### Task requirements
Return only the stretch of the material below that begins with the line containing "nose: (40, 196)" and ends with the line containing "left elbow: (139, 141)", exactly; both of those lines belong to it.

### Provided records

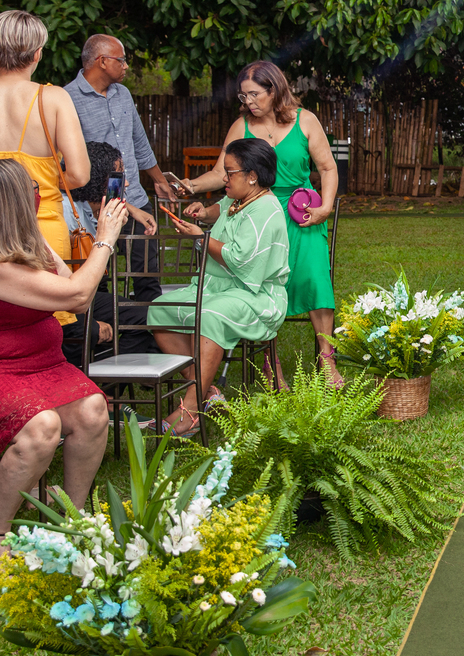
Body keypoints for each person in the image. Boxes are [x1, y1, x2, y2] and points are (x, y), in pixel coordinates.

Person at [183, 61, 342, 388]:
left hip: (301, 212)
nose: (248, 102)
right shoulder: (240, 126)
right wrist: (192, 185)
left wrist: (325, 207)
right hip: (257, 210)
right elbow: (220, 173)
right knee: (265, 283)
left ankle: (327, 360)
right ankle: (271, 362)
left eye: (254, 94)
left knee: (315, 277)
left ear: (274, 89)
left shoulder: (305, 120)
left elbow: (327, 168)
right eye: (243, 97)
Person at [0, 158, 127, 536]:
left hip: (44, 365)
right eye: (33, 191)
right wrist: (104, 237)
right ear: (18, 203)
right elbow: (79, 294)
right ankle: (1, 534)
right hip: (5, 370)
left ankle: (70, 520)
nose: (40, 196)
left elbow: (78, 294)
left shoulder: (29, 240)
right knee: (43, 427)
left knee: (92, 410)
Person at [148, 138, 290, 436]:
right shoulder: (238, 198)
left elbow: (241, 262)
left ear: (252, 175)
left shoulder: (265, 209)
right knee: (160, 310)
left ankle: (190, 408)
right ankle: (208, 390)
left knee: (208, 315)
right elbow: (221, 210)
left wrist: (201, 238)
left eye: (230, 172)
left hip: (256, 295)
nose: (224, 178)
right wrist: (203, 212)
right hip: (217, 287)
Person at [0, 10, 91, 327]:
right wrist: (44, 181)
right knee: (46, 323)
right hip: (43, 230)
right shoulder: (52, 98)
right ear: (37, 53)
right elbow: (79, 175)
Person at [65, 34, 171, 302]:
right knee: (95, 277)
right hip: (94, 206)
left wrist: (159, 180)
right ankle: (101, 335)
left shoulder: (122, 94)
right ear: (102, 61)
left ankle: (148, 334)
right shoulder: (67, 99)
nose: (125, 66)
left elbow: (139, 141)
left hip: (134, 197)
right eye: (121, 60)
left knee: (147, 275)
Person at [59, 142, 159, 373]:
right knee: (89, 329)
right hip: (65, 296)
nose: (125, 183)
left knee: (147, 317)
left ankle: (108, 390)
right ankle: (83, 383)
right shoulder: (64, 210)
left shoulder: (93, 209)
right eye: (117, 176)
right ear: (96, 179)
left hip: (88, 293)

### Reply
nose: (40, 196)
left elbow: (78, 294)
left shoulder: (29, 240)
right knee: (43, 427)
left knee: (92, 410)
Person at [148, 138, 290, 436]:
right shoulder: (238, 198)
left elbow: (241, 262)
left ear: (252, 175)
left shoulder: (265, 209)
right knee: (160, 310)
left ankle: (190, 408)
right ankle: (208, 390)
left knee: (208, 315)
right elbow: (221, 210)
left wrist: (201, 238)
left eye: (230, 172)
left hip: (256, 295)
nose: (224, 178)
right wrist: (203, 212)
right hip: (217, 287)
Person at [0, 10, 91, 327]:
right wrist: (44, 181)
right knee: (46, 323)
right hip: (43, 230)
right shoulder: (52, 98)
right ear: (37, 53)
right elbow: (79, 175)
Person at [65, 34, 171, 302]:
right knee: (95, 277)
right hip: (94, 206)
left wrist: (159, 180)
right ankle: (101, 335)
left shoulder: (122, 94)
right ear: (102, 61)
left ankle: (148, 334)
right shoulder: (67, 99)
nose: (125, 66)
left elbow: (139, 141)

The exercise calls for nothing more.